* BEGIN Page *

Skip to content

RFC 059: std.regex — regular expressions, matches, captures, and replacement

  • Status: Planned
  • Created: 2026-04-14
  • Author(s): Danny Meijer (@dannymeijer)
  • Related:
    • RFC 022 (namespaced stdlib modules and compiler handoff)
    • RFC 023 (compilable stdlib and Rust module binding)
  • Issue: https://github.com/dannys-code-corner/incan/issues/294
  • RFC PR:
  • Written against: v0.2
  • Shipped in:

Summary

This RFC proposes std.regex as Incan's standard regular-expression module. It provides a compiled Regex type together with explicit Match and Captures result types, plus the normal search, capture, split, and replacement operations that text-processing code expects. The core stdlib contract intentionally follows a predictable Rust-regex/RE2-style engine model rather than a fully backtracking Perl-like engine: the standard surface should be strong enough for real analytics, cleanup, and tooling work while preserving predictable performance and avoiding catastrophic-regex footguns in the default engine.

Motivation

Regex support is a practical stdlib need for CLIs, data cleaning, text extraction, log processing, source transformation, and general systems glue. Without a standard regex module, users either hand-roll brittle string logic or fall through to Rust-specific APIs that leak substrate vocabulary and semantics into ordinary Incan code.

This matters because regex is not just a convenience:

  • text-oriented tooling needs pattern search and replacement constantly;
  • parsing-lite tasks often do not justify a full parser;
  • migration and cleanup work depends on predictable capture and replacement behavior;
  • analytics pipelines frequently need repeated scanning and extraction over large datasets, where pathological regex behavior is not acceptable as the default.

std.regex should therefore exist as a real module, not as an implicit "use Rust if you need it" footnote.

Goals

  • Provide a standard compiled Regex type.
  • Support search, full-match, capture groups, splitting, and replacement.
  • Define an Incan-owned API contract rather than exposing Rust engine types directly.
  • Keep the core stdlib engine predictable enough that regex is safe as a default tool in analytics and text-processing code.
  • Leave room for stronger, backtracking-style regex support in separate packages when users truly need advanced syntax such as lookaround or backreferences.

Non-Goals

  • Standardizing every possible regex engine feature in core stdlib.
  • Committing to shell-glob syntax or wildcard matching in this RFC.

* END Page *
* BEGIN Task material *

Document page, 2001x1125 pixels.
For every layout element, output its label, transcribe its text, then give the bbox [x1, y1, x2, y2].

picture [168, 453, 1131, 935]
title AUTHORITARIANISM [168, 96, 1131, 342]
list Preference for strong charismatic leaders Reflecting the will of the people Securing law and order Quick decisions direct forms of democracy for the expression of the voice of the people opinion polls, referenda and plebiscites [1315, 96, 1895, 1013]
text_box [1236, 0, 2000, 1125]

* END Task material *

What you will do —
**1)** List every goal stated in the regex RFC's Goals section.
**2)** Convert the listing, starting at its first line and ending at the line containing "title AUTHORITARIANISM [168, 96, 1131, 342]", into a Markdown table with the columns Number and Listing line. Omit blank lines.
The listing is unrelated to the regex RFC.

Per-task answers —
**1)**
- Provide a standard compiled Regex type.
- Support search, full-match, capture groups, splitting, and replacement.
- Define an Incan-owned API contract rather than exposing Rust engine types directly.
- Keep the core stdlib engine predictable enough that regex is safe as a default tool in analytics and text-processing code.
- Leave room for stronger, backtracking-style regex support in separate packages when users truly need advanced syntax such as lookaround or backreferences.

**2)**
| Number | Listing line |
|---|---|
| 1 | Document page, 2001x1125 pixels. |
| 2 | For every layout element, output its label, transcribe its text, then give the bbox [x1, y1, x2, y2]. |
| 3 | picture [168, 453, 1131, 935] |
| 4 | title AUTHORITARIANISM [168, 96, 1131, 342] |